6: kube-ipvs0: <BROADCAST,NOARP> mtu 1500 qdisc noop state DOWN group default 
    link/ether 0e:83:d9:ad:a1:e3 brd ff:ff:ff:ff:ff:ff
    ...
    inet 10.9.8.5/32 scope global kube-ipvs0
       valid_lft forever preferred_lft forever

It became clear why. A route was created on each of the worker nodes containing the HCloud load balancer IP, so the HCloud load balancer never received the response.

I came across this useful comment #58 (comment)

I think I'm hitting a similar issue and did take a deeper look into it. Actually, the issue seems to be "quite known" in the Kubernetes community (metallb/metallb#153, kubernetes/kubernetes#79976, kubernetes/kubernetes#66607, kubernetes/kubernetes#92312, kubernetes/enhancements#1392, kubernetes/kubernetes#79783, kubernetes/kubernetes#59976).

TLDR: I think the problem is the following:

Using hcloud-cloud-controller-manager, LoadBalancer services get to know their external IPs. This IP gets added to the ipvs0 interface to allow cluster-internal access to the LoadBalancer. Also, a route will be created pointing to this IP on all nodes (ip route show table local). If now the (Hetzner) Load Balancer tries to send a health check packet, the cluster's reply will stay within the cluster, since the route is pointing to the ipvs0 interface instead of the internal network's network card.
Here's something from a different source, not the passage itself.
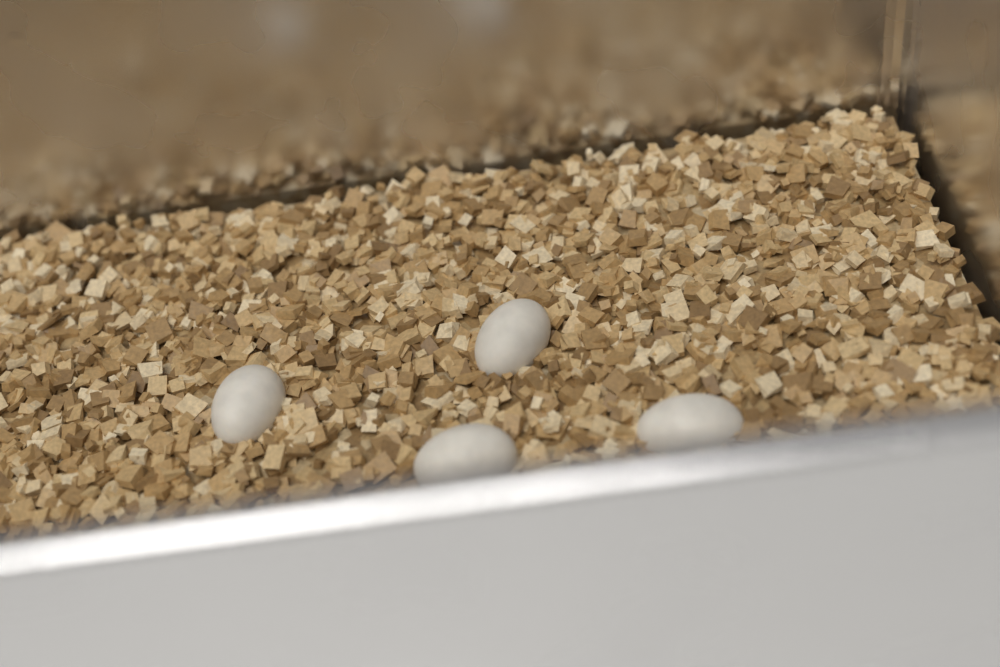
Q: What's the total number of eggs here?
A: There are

There are a lot solutions in discussion, but as far as I know, nothing helpful so far. The only workaround seems to be to use iptables instead of ipvs as kube_proxy mode (didn't try yet with Hetzner Load Balancer). However, this will come with a drawback regarding performance (https://www.projectcalico.org/comparing-kube-proxy-modes-iptables-or-ipvs/).
As a very dirty hack and experiment, I temporarily removed the local route (ip route del local $internal_loadbalancer_ip dev kube-ipvs0 table local) and health checks started to lighten in green immediatly. However, this ugly workaround will not survive a reboot.

Currently reading about stuff that it might be possbile to replace kube_proxy/ipvs with cilium, but just started with trying to understand things there...For now, I guess, only iptables will "work". But I'm happy to discuss and work with you and Hetzner staff to find a solution.
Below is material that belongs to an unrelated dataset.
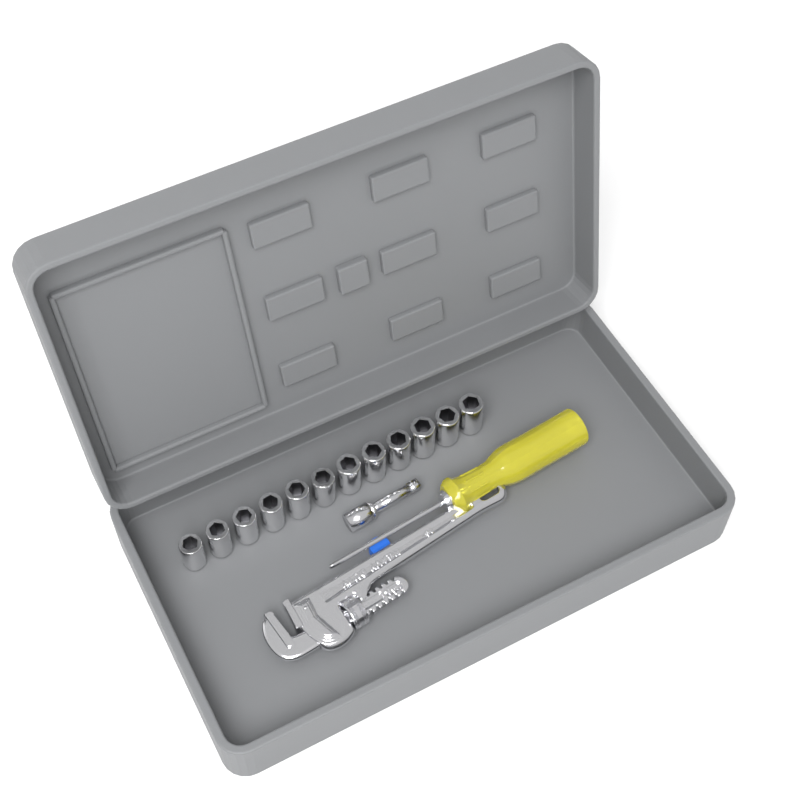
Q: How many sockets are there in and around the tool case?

And a fix: #58 (comment), which is to annotate the Service with load-balancer.hetzner.cloud/hostname: your-ingress.acme.corp

github-actions · Answer 1 · Sun Aug 22 2021 20:57:10 GMT+0800 (China Standard Time)

This issue has been marked as stale because it has not had recent activity. The bot will close the issue if no further action occurs.